I have a bunch of white cows that get docked at auction because of the American Angus Ass . I call them Charolais . Very good breed !!


----------



## Tx Jim (Jun 30, 2014)

snowball said:


> All I can say is good luck to them, It will be interesting to see what the American Angus Ass. thinks about it


It will be interesting to see if these "white Angus" sell for anything close to the $$$$$ per lb that black Angus sell for. I'll bet that extra lbs of gain of White Angus will bring several $$$$$ per lb LESS when sold at market time.


----------



## snowball (Feb 7, 2015)

with only 40 embryos it is going to take along time before we know much I don't think I will be around long enough to see herd's of " The Great White Hope " Also when Al Sharpton hears about this and get's the NAACP involved that will slow progress up LOL


----------



## Ray 54 (Aug 2, 2014)

I cannot say want breed is best but I will say the Black Angus breed has had the best promotion of any breed.Could be better than all the others put together.My country is on the dry side and lots of acres per cow so moderate frame size has been a plus.Herefords where dominant around here at least in numbers long before Angus and that is what I was raised with but almost all gone because of this Angus beef promotion.Watched several large weaner calf auctions last year only one draft of calves was straight Hereford.So the hamburger chains are going to have to give up there premium Black Angus burgers if this white Angus takes off.


----------



## snowball (Feb 7, 2015)

the Angus breed has done a whale of a job promoting their beef , I think they used the same marketing agency as JD ... When you cut their heads off and skin their hides they all have red meat when their hanging on the rail


----------



## Tim/South (Dec 12, 2011)

robert23239 said:


> I have a bunch of white cows that get docked at auction because of the American Angus Ass . I call them Charolais . Very good breed !!


Many guys here are putting a horned hereford bull on the Charolais cows and getting a buckskin baldy. Those will bring as much or more than an Angus here.


----------



## Waterway64 (Dec 2, 2011)

Tim I have seen that in the south to. Shows the difference in regions and that no one breed is a answer for all regions. Mel


----------



## prairie (Jun 20, 2008)
:::::
**The problem**
Resume the forum thread about white Angus and other cattle breeds from the point where it stops. You won't need the records for this.

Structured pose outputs
:::::
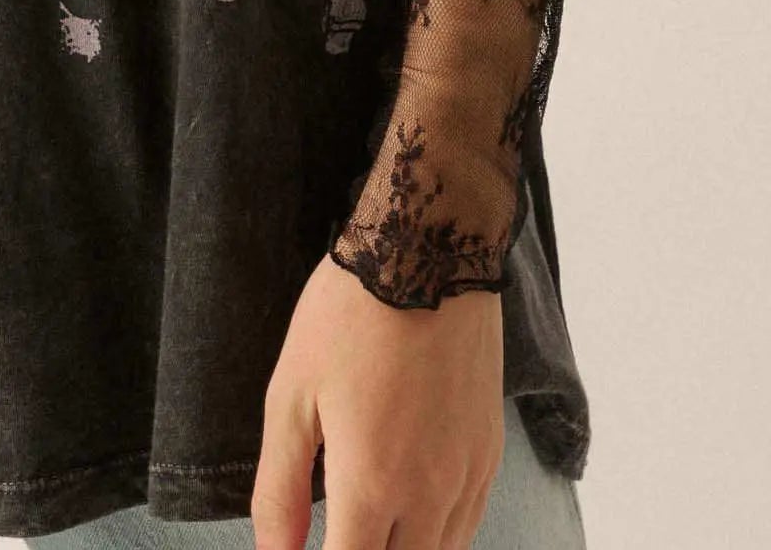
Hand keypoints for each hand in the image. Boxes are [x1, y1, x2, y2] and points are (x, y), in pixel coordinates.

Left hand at [252, 255, 503, 549]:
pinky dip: (435, 541)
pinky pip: (467, 528)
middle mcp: (429, 496)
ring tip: (365, 532)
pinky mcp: (490, 453)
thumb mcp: (292, 395)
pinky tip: (408, 522)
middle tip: (335, 534)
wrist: (429, 250)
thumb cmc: (349, 315)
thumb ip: (280, 489)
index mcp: (372, 486)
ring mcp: (467, 477)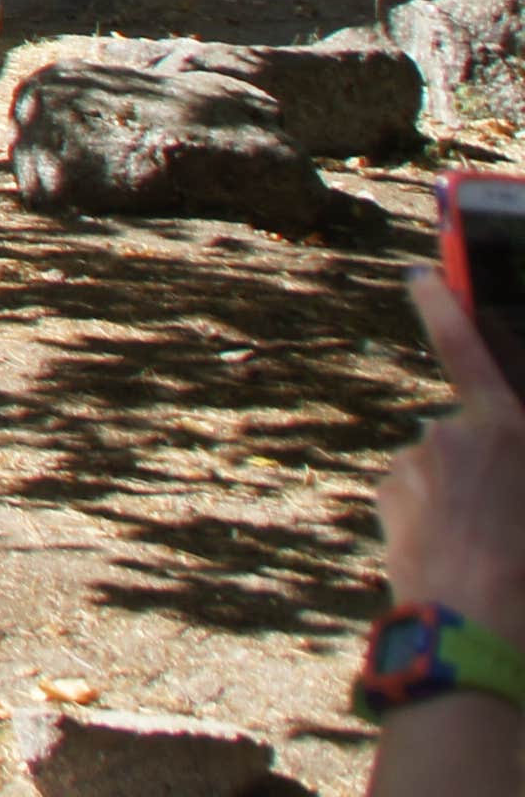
:::::
**Response**
Wouldn't a white Angus be similar enough to Murray Grey to consider it already done.


----------



## MDill (Feb 8, 2015)

prairie said:


> Wouldn't a white Angus be similar enough to Murray Grey to consider it already done.


How about White Parks too? Or do they have pink skin instead of black skin?


----------



## snowball (Feb 7, 2015)

MDill said:


> How about White Parks too? Or do they have pink skin instead of black skin?


I think Parks are black hided Dill.... Maybe what somebody should do is fertilize 1 of these embryos with that high dollar red meat bull from the other thread on here. and then cross that calf with a blue roan . then you would have a calf that was RED , WHITE, & BLUE... then you can market it has USA approved :lol:


----------



## azmike (Jan 4, 2015)

Tiger striped brahma/cross sell well, very pretty!


----------



## Colby (Mar 5, 2012)

azmike said:


> Tiger striped brahma/cross sell well, very pretty!


Now we have a smart man on here!


----------



## Vol (Jul 5, 2009)

azmike said:


> Tiger striped brahma/cross sell well, very pretty!


Not real fond of Tiger striped Brahman....I had one terrrorize me in Coconino Co. AZ while archery Pronghorn hunting about 12 years ago....I was able to hide(nervously) and he finally moved on. This was a pure range bull on a 14,000 acre ranch.

Regards, Mike


----------



## Colby (Mar 5, 2012)

Vol said:


> Not real fond of Tiger striped Brahman....I had one terrrorize me in Coconino Co. AZ while archery Pronghorn hunting about 12 years ago....I was able to hide(nervously) and he finally moved on. This was a pure range bull on a 14,000 acre ranch.
> 
> Regards, Mike


C'mon Mike, he just wanted to be petted!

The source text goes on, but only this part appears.